▶ [To-do item]
Only an exact copy belongs in the answer: the line with "Allows the creation" and every line after it through the end of the records, pictures left out.

▶ [Task data]
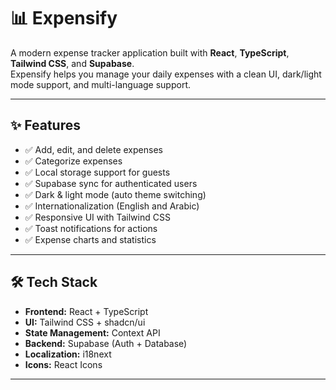 # 📊 Expensify

A modern expense tracker application built with **React**, **TypeScript**, **Tailwind CSS**, and **Supabase**.  
Expensify helps you manage your daily expenses with a clean UI, dark/light mode support, and multi-language support.

---

## ✨ Features

- ✅ Add, edit, and delete expenses
- ✅ Categorize expenses
- ✅ Local storage support for guests
- ✅ Supabase sync for authenticated users
- ✅ Dark & light mode (auto theme switching)
- ✅ Internationalization (English and Arabic)
- ✅ Responsive UI with Tailwind CSS
- ✅ Toast notifications for actions
- ✅ Expense charts and statistics

---

## 🛠️ Tech Stack

- **Frontend:** React + TypeScript
- **UI:** Tailwind CSS + shadcn/ui
- **State Management:** Context API
- **Backend:** Supabase (Auth + Database)
- **Localization:** i18next
- **Icons:** React Icons

---
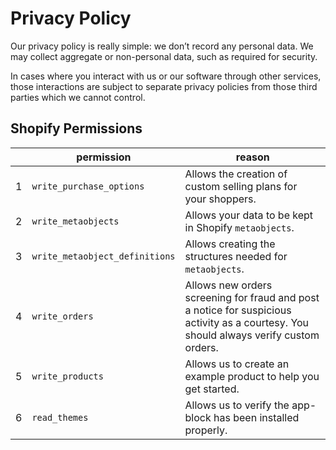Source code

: # Privacy Policy

Our privacy policy is really simple: we don’t record any personal data. We may collect aggregate or non-personal data, such as required for security.

In cases where you interact with us or our software through other services, those interactions are subject to separate privacy policies from those third parties which we cannot control.

## Shopify Permissions

|   | permission                     | reason                                                                                                                                    |
|---|--------------------------------|-------------------------------------------------------------------------------------------------------------------------------------------|
| 1 | `write_purchase_options`       | Allows the creation of custom selling plans for your shoppers.                                                                            |
| 2 | `write_metaobjects`            | Allows your data to be kept in Shopify `metaobjects`.                                                                                     |
| 3 | `write_metaobject_definitions` | Allows creating the structures needed for `metaobjects`.                                                                                  |
| 4 | `write_orders`                 | Allows new orders screening for fraud and post a notice for suspicious activity as a courtesy. You should always verify custom orders.    |
| 5 | `write_products`               | Allows us to create an example product to help you get started.                                                                           |
| 6 | `read_themes`                  | Allows us to verify the app-block has been installed properly.                                                                            |

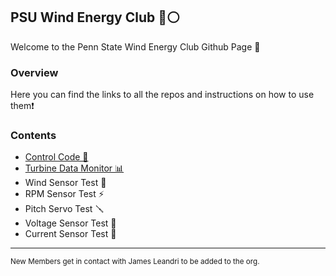 ## PSU Wind Energy Club 🔵⚪️
Welcome to the Penn State Wind Energy Club Github Page 🦁

### Overview
Here you can find the links to all the repos and instructions on how to use them❗️

### Contents
* [Control Code 🧠](https://github.com/PSU-CWC/Control) 
* [Turbine Data Monitor 📊](https://github.com/PSU-CWC/Turbine-Data-Monitor)
* Wind Sensor Test 💨
* RPM Sensor Test ⚡️
* Pitch Servo Test 🪛
* Voltage Sensor Test 🔌
* Current Sensor Test 🔋
  
---

<sub>New Members get in contact with James Leandri to be added to the org.</sub>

▶ [The completed task]
| 1 | `write_purchase_options`       | Allows the creation of custom selling plans for your shoppers.                                                                            |
| 2 | `write_metaobjects`            | Allows your data to be kept in Shopify `metaobjects`.                                                                                     |
| 3 | `write_metaobject_definitions` | Allows creating the structures needed for `metaobjects`.                                                                                  |
| 4 | `write_orders`                 | Allows new orders screening for fraud and post a notice for suspicious activity as a courtesy. You should always verify custom orders.    |
| 5 | `write_products`               | Allows us to create an example product to help you get started.                                                                           |
| 6 | `read_themes`                  | Allows us to verify the app-block has been installed properly.                                                                            |

 ## PSU Wind Energy Club 🔵⚪️
Welcome to the Penn State Wind Energy Club Github Page 🦁

### Overview
Here you can find the links to all the repos and instructions on how to use them❗️

### Contents
* [Control Code 🧠](https://github.com/PSU-CWC/Control) 
* [Turbine Data Monitor 📊](https://github.com/PSU-CWC/Turbine-Data-Monitor)
* Wind Sensor Test 💨
* RPM Sensor Test ⚡️
* Pitch Servo Test 🪛
* Voltage Sensor Test 🔌
* Current Sensor Test 🔋
  
---

<sub>New Members get in contact with James Leandri to be added to the org.</sub>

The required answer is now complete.